Music’s also the reason why I want to walk down the street with a 70’s blaxsploitation groove in the background. My inner funkster demands to be set free. And think of how cool it would have been to woo my wife with a four-man Temptations-style band in the background, echoing my sweet words of inspiration!

But music is more than just a representation of who we want to be, it’s an indicator of who we are.

In our early youth, we want to conform and be like the others – and that’s why teen pop has and always will be so popular. Yet, what the critics don’t understand is that teen pop is a necessary evil. It’s an introduction into music based on conformity that forms the foundation for individuality. And many of us cynics tend to forget that we, once, were young and passionate about music – appreciating it for its ability to move us, not stand up to scrutiny.

In our insecure youths, we all have a need to fit in, which is why we’re drawn to the music of our peers.

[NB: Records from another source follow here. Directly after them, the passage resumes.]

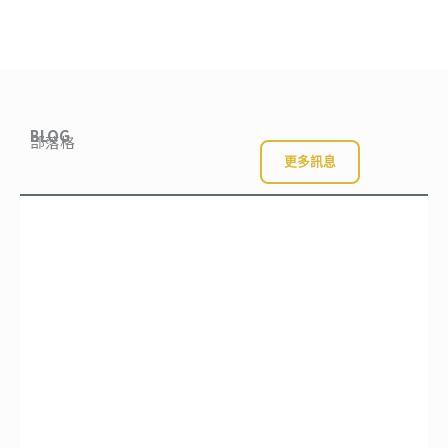
BLOG
部落格
更多訊息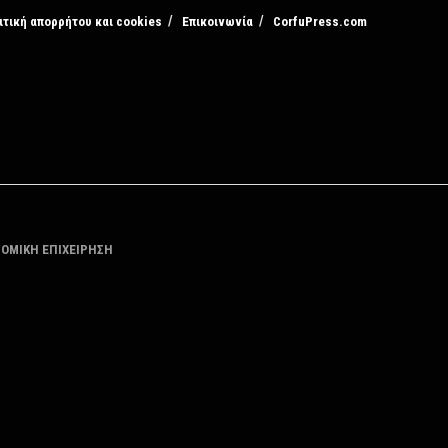
ιτική απορρήτου και cookies
Επικοινωνία
CorfuPress.com
ΤΟΜΙΚΗ ΕΠΙΧΕΙΡΗΣΗ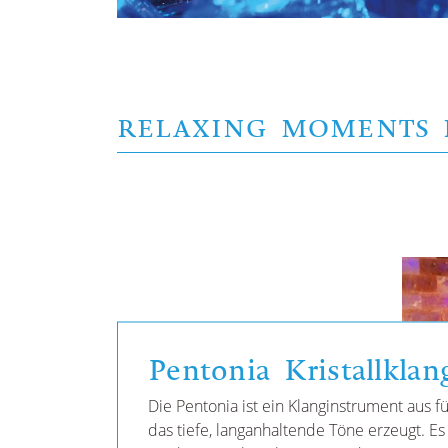
RELAXING MOMENTS 
Pentonia Kristallklan
Die Pentonia ist ein Klanginstrument aus fü
das tiefe, langanhaltende Töne erzeugt. Es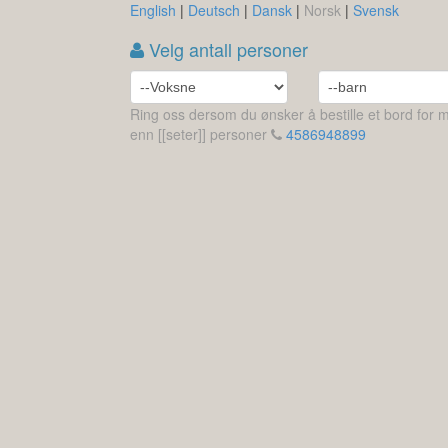
English
|
Deutsch
|
Dansk
|
Norsk
|
Svensk
Velg antall personer
Ring oss dersom du ønsker å bestille et bord for 
enn [[seter]] personer
4586948899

And because music is such an integral part of our self-validation, we defend it with fiery passion and vigour. Try reproaching a teen or a pre-teen about their music and the response you’ll get is akin to an emotional wound – and that’s because, in a way, it is.

By questioning a youth’s music choice, we’re – in essence – questioning who they are and where they fit in this world. When you define yourself by your musical taste, having it called into question also calls into question your sense of self.

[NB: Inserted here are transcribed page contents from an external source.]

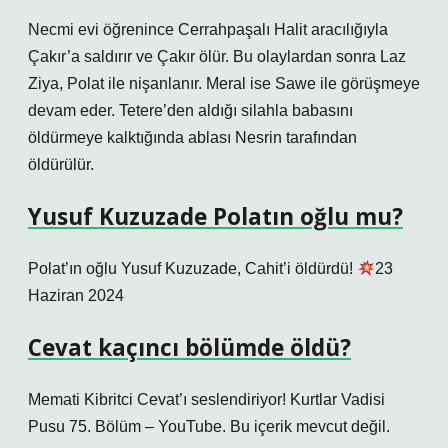
Necmi evi öğrenince Cerrahpaşalı Halit aracılığıyla
Çakır’a saldırır ve Çakır ölür. Bu olaylardan sonra Laz
Ziya, Polat ile nişanlanır. Meral ise Sawe ile görüşmeye
devam eder. Tetere’den aldığı silahla babasını
öldürmeye kalktığında ablası Nesrin tarafından
öldürülür.
Yusuf Kuzuzade Polatın oğlu mu?
Polat’ın oğlu Yusuf Kuzuzade, Cahit’i öldürdü!
23
Haziran 2024
Cevat kaçıncı bölümde öldü?
Memati Kibritci Cevat’ı seslendiriyor! Kurtlar Vadisi
Pusu 75. Bölüm – YouTube. Bu içerik mevcut değil.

Eventually youthful passion burns away and a desire for exploration takes hold in all of us. That desire to conform to the masses fades away and is replaced by a desire to assert our individuality. And the best way to broadcast our newfound emancipation from the masses? Music!

Of course, the irony of all of this is that we move from conforming to one set of norms to another – but on a smaller scale. As we age, we are defined by our musical affiliations: rockers, punks, skaters, hippies, artsy types, etc. We move in smaller circles, embracing a new sense of self that’s reflected in the lyrics. We wear our musical tastes as a badge of honour and use them like secret handshakes into a private club.

In a rejection of the music of my youth and in an attempt to set myself apart from the crowd, I embraced the music of the 50’s, particularly that of Elvis Presley. And as I moved through the halls, I encountered little musical cliques, ranging from the Led-Zeppelin retro-rockers, the CSNY-influenced modern-day hippies, the Cure and Smiths-fed melancholic popsters, and the various members of Public Enemy’s Nation (please remember I was a child of the 80s…)

Of course, university was no different. Despite the increasingly diverse collective of people, the basic need to affiliate to a style of music remained the same. Except now we increasingly encountered the Hipper-Than-You Brit Poppers, the Smarter-Than-You College Rock fans, and the Drunker-Than-You Frat Boy/Tragically Hip collective.

But what meeting all these people throughout our lives enables us to do is to search out new styles and genres, learning from our musical history and appreciating what came before us. Like a musical buffet, we’re able to sample the flavours of each and every style – embracing what we like and rejecting others as not suited to our tastes.

It’s then when we learn to appreciate all the genres, styles, and forms music takes. Ask most teenagers to listen to Bach and you’ll get indifferent stares back for your efforts. But find those same people 20 years later and they’ll be more receptive to the idea.

I may be a child of the 80s, but I’m by no means defined by that musical era. However, that music is why I can spend an enjoyable morning passionately discussing with a friend of mine soul/funk music that predates both of our births. It’s why I can feel my frozen Canadian blood warmed by Latin and Brazilian beats. And it’s why I’m now able to appreciate music for what it is – an expression of life.

No matter when we’re born, our contemporary music gives us the foundation from which we are able to build a varied and diverse appreciation of music. Eventually we outgrow our youthful passion and zealousness and learn that one style of music doesn’t define us completely.

We are, by nature, rich and diverse people that move – and are moved – by different beats at different times. And that’s truly the soundtrack of our lives.